#### [Consegna 1]
Rispondi alle domande seguenti sul testo sull'Ansaldo.
(a) Con quali nomi vengono chiamati gli agglomerati industriali coreani e giapponesi?
(b) Quale fabbrica dirigeva l'ingegnere Guido Soria?
(c) Che cilindrata e che potenza aveva il motore dell'Ansaldo 4 A?
#### [Consegna 2]
Per ciascuna affermazione indica se concorda con il testo sull'Ansaldo. Motiva ogni risposta citando le parole decisive del testo.
(a) Perrone pose come condizione che il prototipo fosse presentato entro un anno.
(b) L'Ansaldo 4 A fu messa in vendita a partire dal 1919.
(c) In Europa alcune grandi imprese convertirono la produzione bellica in civile alla fine della Seconda guerra mondiale.
#### [Consegna 3]
Nel testo sull'Ansaldo, riscrivi il tratto che va da "Già prima del" fino a "male per l’epoca." e rinomina "Ansaldo 4 A" in "Ansaldo Tipo 4".

#### [Estratto fornito]
■ ■ ■

A differenza della maggioranza delle protagoniste di questa serie di articoli, l’azienda di cui stiamo per parlare oggi è sicuramente già conosciuta dal nostro lettore, ma pensiamo sia comunque interessante una panoramica di quella che è stata, anche se solo per un decennio, una delle attività parallele di questo colosso. Tranne che per alcune giganti aziende asiatiche, il mercato automobilistico è composto generalmente da imprese specializzate, magari operanti anche nel settore delle macchine industriali, ma che non hanno prodotti completamente diversi da quelli a due o quattro ruote: difficilmente utilizzeremo una lavatrice Mercedes o sentiremo suonare un pianoforte BMW. Coreani e Giapponesi invece hanno un punto di forza proprio nei loro agglomerati industriali (diversi per molti aspetti e chiamati rispettivamente Chaebol e Keiretsu: oggi siamo eruditi) che all’interno della stessa azienda possono occuparsi di smartphone e di portacontainer, si pensi a Samsung per esempio. In Europa, sul finire della Prima guerra mondiale, alcune grandi imprese tentarono di fare lo stesso, convertendo la produzione bellica in civile, nei più disparati settori. Ansaldo fu tra queste aziende.
Già prima del termine del conflitto l’ingegnere Guido Soria, direttore della fabbrica di motori aeronautici di Sampierdarena, propose al presidente Perrone di sviluppare una vettura che potesse impiegare le risorse dell’azienda negli anni successivi al conflitto. Ansando non era del tutto nuova al mercato delle automobili, avendo provato a realizzare prima del Guerra un modello basato sulla Peugeot Bébé, ma con carso successo. Si può quindi capire la cautela con cui Perrone approvò il progetto di Soria, pose la condizione che il prototipo venisse presentato entro un anno, desiderio del resto esaudito appena in tempo: l’auto è pronta a metà 1919 e venduta a partire dal 1920. Si tratta di una vettura media, la Ansaldo 4 A, dotata di un motore piuttosto sofisticato da due litri e 35 cv, non male per l’epoca.

■ ■ ■

#### [Elenco righe]
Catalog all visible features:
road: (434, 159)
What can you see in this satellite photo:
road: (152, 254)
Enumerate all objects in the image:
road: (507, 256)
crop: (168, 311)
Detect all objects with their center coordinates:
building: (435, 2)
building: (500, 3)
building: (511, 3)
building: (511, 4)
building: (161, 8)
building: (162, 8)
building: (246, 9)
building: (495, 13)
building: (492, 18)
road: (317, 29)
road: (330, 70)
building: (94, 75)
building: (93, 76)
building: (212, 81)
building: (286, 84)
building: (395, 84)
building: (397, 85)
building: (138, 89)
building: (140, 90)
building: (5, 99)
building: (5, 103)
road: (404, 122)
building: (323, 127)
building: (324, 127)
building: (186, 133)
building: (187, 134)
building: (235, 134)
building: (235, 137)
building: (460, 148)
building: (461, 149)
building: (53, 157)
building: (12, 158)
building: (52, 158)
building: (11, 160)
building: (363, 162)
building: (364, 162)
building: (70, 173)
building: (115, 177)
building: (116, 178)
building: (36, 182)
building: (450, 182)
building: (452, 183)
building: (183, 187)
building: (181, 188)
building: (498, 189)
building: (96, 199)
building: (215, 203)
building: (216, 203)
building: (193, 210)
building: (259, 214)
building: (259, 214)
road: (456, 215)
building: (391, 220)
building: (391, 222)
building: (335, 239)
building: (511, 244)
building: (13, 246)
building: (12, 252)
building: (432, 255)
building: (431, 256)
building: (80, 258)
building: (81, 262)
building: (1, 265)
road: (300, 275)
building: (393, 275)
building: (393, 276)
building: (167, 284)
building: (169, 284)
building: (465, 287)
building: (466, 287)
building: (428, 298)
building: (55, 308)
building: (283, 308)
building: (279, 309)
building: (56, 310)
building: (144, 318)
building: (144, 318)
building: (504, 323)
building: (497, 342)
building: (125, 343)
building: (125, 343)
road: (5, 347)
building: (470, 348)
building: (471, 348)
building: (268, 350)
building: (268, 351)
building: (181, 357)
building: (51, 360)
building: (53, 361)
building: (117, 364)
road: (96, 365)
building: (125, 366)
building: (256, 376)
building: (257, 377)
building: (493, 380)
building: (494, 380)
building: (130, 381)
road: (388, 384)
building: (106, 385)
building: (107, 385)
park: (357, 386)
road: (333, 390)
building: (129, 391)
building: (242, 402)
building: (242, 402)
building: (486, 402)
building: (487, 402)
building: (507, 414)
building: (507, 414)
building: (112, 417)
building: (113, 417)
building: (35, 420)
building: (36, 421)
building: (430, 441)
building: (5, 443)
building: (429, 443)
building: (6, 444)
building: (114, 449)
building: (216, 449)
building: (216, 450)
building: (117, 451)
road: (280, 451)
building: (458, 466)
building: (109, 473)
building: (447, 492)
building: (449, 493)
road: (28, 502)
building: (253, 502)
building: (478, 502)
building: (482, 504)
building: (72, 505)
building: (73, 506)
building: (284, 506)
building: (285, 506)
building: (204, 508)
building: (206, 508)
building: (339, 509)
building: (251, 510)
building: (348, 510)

■ ■ ■

#### [Risposta completa 1]
(a) Rispettivamente Chaebol e Keiretsu.
(b) La fabbrica di motori aeronautici di Sampierdarena.
(c) Due litri e 35 cv.

#### [Risposta completa 2]
(a) Sì: "pose la condizione che il prototipo venisse presentato entro un anno".
(b) No: "l’auto è pronta a metà 1919 e venduta a partire dal 1920".
(c) No: "In Europa, sul finire della Prima guerra mondiale, alcune grandi imprese tentarono di fare lo stesso".

#### [Risposta completa 3]
Già prima del termine del conflitto l’ingegnere Guido Soria, direttore della fabbrica di motori aeronautici di Sampierdarena, propose al presidente Perrone di sviluppare una vettura che potesse impiegare le risorse dell’azienda negli anni successivi al conflitto. Ansando non era del tutto nuova al mercato delle automobili, avendo provato a realizzare prima del Guerra un modello basato sulla Peugeot Bébé, ma con carso successo. Si può quindi capire la cautela con cui Perrone approvò il progetto di Soria, pose la condizione che il prototipo venisse presentato entro un anno, desiderio del resto esaudito appena in tempo: l’auto è pronta a metà 1919 e venduta a partire dal 1920. Si tratta di una vettura media, la Ansaldo Tipo 4, dotata di un motore piuttosto sofisticato da due litri e 35 cv, non male per l’epoca.